Raw data Start Marker
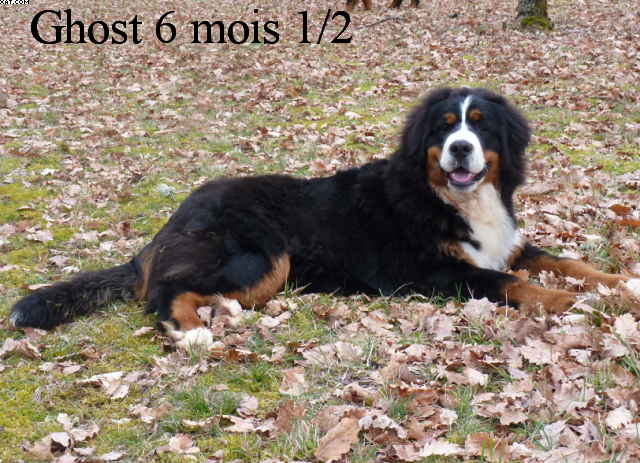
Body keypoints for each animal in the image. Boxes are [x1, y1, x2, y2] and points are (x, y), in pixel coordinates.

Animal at [10, 87, 632, 334]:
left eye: (479, 127)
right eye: (443, 128)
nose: (460, 149)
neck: (450, 197)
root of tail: (174, 218)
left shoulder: (506, 243)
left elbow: (568, 262)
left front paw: (620, 285)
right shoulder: (432, 271)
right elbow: (511, 282)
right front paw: (566, 303)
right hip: (262, 258)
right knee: (164, 292)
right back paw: (191, 334)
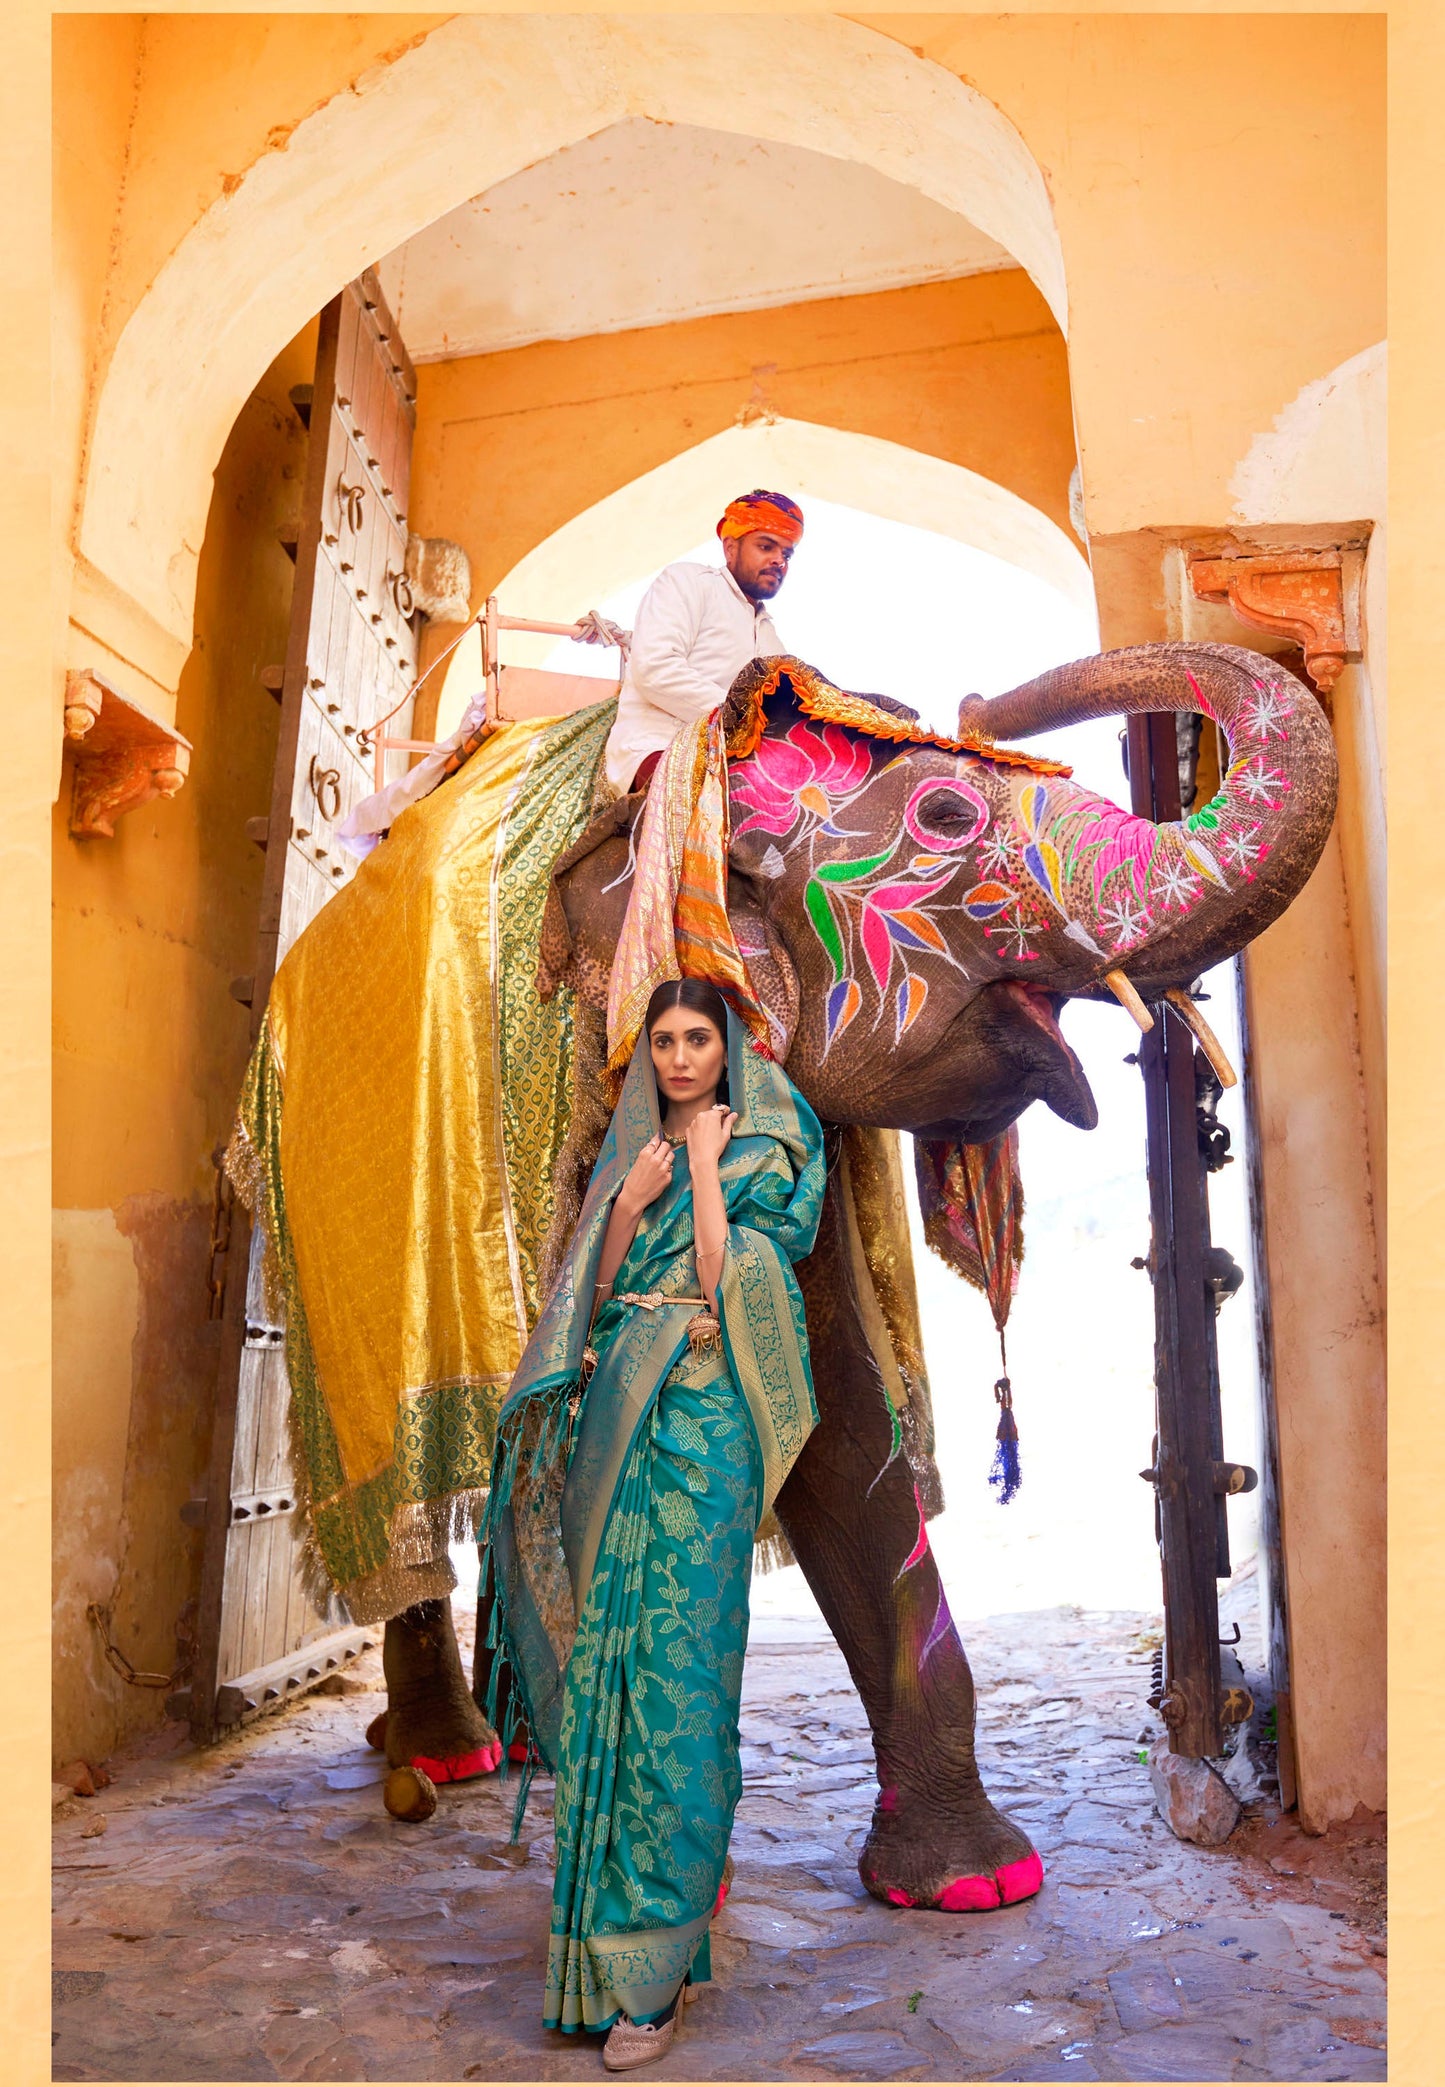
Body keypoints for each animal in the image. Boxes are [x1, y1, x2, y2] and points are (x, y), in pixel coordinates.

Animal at [371, 642, 1328, 1911]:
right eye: (946, 814)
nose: (981, 703)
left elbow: (832, 1419)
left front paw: (973, 1882)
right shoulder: (589, 1085)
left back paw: (510, 1740)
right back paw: (451, 1753)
Raw data End Marker
For the records above, state how many lines contain the word "right". Give only the number.

Response to this exercise
10